En la exposición Good Luck, que puede visitarse por estos días en el museo MAXXI de Roma, la artista italiana Lara Favaretto rinde homenaje a 18 individuos que lo han conseguido. Se trata de 18 historias de desapariciones voluntarias, es decir, personas que han optado por borrarse del mapa ya sea de manera real o metafórica. Nombres como los del escritor Jerome David Salinger, el ajedrecista Robert Bobby Fischer o el físico Ettore Majorana engrosan la lista de personalidades a las que Favaretto dedica un cenotafio: tumba vacía o monumento funerario erigido en honor de alguien a quien se recuerda de manera especial. Los cenotafios de Favaretto están construidos en tierra, metal y madera y, respetando la voluntad de los homenajeados, carecen de cualquier tipo de placa identificatoria. Sólo unas cajas de metal ocultas en su interior, y que contienen algunos elementos relacionados con sus propietarios, personalizan de algún modo cada volumen.
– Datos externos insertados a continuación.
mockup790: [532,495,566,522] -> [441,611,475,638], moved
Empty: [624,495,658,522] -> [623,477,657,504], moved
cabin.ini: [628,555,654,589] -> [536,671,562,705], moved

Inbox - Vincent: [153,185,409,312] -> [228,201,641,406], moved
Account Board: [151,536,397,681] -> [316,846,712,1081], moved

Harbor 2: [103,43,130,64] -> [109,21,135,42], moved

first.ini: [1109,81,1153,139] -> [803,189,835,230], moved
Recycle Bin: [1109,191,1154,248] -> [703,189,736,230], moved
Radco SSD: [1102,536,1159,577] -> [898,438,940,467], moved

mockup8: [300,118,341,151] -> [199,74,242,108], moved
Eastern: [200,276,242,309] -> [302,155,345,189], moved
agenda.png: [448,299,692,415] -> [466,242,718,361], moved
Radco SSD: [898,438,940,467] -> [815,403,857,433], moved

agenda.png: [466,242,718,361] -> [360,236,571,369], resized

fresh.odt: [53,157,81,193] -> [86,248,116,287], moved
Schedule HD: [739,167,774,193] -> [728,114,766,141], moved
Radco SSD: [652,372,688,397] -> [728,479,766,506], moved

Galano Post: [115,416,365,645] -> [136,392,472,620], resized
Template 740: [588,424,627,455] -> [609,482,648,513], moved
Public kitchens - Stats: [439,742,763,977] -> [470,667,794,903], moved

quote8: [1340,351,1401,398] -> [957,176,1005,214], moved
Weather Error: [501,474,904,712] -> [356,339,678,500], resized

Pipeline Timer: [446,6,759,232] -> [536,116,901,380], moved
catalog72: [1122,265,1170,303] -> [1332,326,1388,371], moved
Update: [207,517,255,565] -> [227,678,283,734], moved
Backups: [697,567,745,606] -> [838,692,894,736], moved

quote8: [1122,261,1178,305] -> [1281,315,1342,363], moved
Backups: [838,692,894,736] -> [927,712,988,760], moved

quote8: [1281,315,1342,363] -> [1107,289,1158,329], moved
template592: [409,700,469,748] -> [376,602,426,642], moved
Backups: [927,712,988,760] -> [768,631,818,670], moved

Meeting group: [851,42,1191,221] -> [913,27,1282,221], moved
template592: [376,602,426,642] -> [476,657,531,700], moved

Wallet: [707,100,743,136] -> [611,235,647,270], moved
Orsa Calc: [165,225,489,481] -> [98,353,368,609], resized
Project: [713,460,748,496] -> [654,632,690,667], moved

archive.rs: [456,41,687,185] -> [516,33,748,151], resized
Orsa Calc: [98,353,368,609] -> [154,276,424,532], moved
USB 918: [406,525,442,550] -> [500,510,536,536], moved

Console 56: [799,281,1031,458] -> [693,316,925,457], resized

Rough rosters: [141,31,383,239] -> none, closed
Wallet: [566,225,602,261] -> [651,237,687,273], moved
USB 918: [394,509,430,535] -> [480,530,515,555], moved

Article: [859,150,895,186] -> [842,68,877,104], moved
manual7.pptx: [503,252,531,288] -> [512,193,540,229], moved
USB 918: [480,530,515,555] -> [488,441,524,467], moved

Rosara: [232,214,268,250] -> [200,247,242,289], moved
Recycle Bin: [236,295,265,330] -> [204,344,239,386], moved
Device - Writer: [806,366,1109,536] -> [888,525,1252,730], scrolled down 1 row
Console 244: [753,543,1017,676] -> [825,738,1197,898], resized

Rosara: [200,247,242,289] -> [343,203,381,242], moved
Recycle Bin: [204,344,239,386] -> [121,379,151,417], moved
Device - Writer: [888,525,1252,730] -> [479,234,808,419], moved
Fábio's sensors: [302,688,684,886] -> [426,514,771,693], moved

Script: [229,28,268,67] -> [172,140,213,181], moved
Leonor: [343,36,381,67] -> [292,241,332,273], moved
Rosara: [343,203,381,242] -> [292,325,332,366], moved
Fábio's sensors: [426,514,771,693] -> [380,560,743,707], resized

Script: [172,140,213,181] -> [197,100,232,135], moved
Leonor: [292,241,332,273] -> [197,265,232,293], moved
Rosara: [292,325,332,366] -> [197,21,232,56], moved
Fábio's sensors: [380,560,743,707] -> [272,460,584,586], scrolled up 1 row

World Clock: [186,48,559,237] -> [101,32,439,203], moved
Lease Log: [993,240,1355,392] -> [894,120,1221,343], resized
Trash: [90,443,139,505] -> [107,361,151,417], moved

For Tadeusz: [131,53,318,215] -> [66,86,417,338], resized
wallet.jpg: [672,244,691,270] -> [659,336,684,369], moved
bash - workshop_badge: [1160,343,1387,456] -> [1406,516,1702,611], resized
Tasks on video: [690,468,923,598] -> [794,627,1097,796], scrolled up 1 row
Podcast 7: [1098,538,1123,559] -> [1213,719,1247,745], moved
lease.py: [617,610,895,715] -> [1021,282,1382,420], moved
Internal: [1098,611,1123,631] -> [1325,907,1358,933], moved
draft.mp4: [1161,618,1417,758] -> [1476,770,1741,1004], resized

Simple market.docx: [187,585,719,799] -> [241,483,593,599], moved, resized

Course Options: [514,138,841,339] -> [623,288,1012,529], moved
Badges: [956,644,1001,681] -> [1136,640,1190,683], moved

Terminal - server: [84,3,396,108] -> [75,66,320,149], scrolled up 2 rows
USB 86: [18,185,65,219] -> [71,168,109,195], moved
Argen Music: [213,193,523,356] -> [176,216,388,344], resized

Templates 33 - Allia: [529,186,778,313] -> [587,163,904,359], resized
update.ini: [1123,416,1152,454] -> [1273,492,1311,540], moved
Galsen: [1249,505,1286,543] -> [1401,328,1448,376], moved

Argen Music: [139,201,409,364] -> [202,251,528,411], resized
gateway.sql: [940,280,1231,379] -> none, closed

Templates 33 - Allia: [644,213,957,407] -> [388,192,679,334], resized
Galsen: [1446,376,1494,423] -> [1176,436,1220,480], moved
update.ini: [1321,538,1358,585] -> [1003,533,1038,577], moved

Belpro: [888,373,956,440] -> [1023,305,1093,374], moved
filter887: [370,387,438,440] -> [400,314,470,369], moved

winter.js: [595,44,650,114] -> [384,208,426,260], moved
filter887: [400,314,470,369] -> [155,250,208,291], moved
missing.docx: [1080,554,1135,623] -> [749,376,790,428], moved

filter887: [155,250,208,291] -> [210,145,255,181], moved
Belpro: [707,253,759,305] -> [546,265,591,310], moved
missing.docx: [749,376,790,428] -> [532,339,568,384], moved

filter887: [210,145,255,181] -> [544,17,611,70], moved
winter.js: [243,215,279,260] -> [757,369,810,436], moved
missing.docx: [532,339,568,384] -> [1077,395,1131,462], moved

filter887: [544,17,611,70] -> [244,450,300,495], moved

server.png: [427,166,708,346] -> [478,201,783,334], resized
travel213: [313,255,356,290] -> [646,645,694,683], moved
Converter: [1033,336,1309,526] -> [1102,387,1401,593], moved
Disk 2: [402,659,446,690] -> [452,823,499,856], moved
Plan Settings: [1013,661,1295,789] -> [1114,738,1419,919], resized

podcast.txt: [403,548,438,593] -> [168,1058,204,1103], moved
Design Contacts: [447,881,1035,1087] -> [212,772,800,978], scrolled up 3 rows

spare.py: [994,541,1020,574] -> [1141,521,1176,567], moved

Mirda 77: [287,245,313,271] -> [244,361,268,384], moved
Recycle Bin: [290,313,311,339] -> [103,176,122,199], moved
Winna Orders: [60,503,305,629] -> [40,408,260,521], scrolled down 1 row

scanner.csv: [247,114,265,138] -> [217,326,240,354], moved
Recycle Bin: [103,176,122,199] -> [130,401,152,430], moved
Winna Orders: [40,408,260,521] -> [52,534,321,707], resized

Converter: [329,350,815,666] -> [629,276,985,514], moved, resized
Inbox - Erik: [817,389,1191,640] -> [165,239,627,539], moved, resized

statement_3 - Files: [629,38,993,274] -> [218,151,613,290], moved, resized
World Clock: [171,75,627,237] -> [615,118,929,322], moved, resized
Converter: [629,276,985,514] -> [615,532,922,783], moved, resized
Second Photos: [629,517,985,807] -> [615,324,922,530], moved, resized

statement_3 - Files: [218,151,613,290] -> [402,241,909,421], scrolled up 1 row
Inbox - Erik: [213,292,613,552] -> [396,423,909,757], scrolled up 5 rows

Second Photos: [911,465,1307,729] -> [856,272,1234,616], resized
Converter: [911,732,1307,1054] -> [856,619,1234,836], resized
¿Qué es lo que lleva a alguien a querer desaparecer así? Las respuestas, me dice el psiquiatra Ramón Martí, pueden ser muchas. Pero en el caso de los personajes públicos las posibilidades se acotan. Todos construimos nuestra identidad haciendo espejo en la imagen que nos devuelven los demás. Cuando esa imagen se ve amplificada y objetivada por los medios de comunicación, se requiere de una gran fortaleza para no verse afectado. Es como si esa versión pública de nosotros nos convirtiera en su objeto, y la única manera de liberarnos fuera desaparecer del mapa para encontrar, en la intimidad de nuestra propia subjetividad, una suerte de refugio en donde poder volver a ser tan volubles e imprecisos como somos los seres humanos.

Lo paradójico, reflexiona Martí, es que la hiperconectividad del mundo actual reduce drásticamente nuestras posibilidades de anonimato. Nuestras compras con tarjeta de crédito, nuestras búsquedas en Internet y hasta el contenido de nuestros correos van definiendo un perfil con el que se nos termina asociando. Si a eso le agregamos nuestros propios esfuerzos por dar a conocer lo que hacemos y pensamos a cada momento en las redes sociales, poco margen queda para lo privado. Y la pesadilla, de hecho, parece ir más allá. ¿Quién no ha recibido alguna vez una macabra invitación para jugar al Candy Crush de parte de un amigo de Facebook ya fallecido? No se trata ya de poder vivir de forma anónima; hay fuertes indicios de que ni siquiera en la muerte nos dejarán tranquilos.

En el final del libro de Pirandello, Matías Pascal vuelve a su pueblo para dejar una flor sobre su propia tumba. Imposible resistir la tentación de imaginar a uno de los desaparecidos voluntarios de Favaretto haciendo lo propio frente a su cenotafio en el MAXXI de Roma, tal vez el mejor signo de victoria de quien ha conseguido desaparecer sin dejar huella.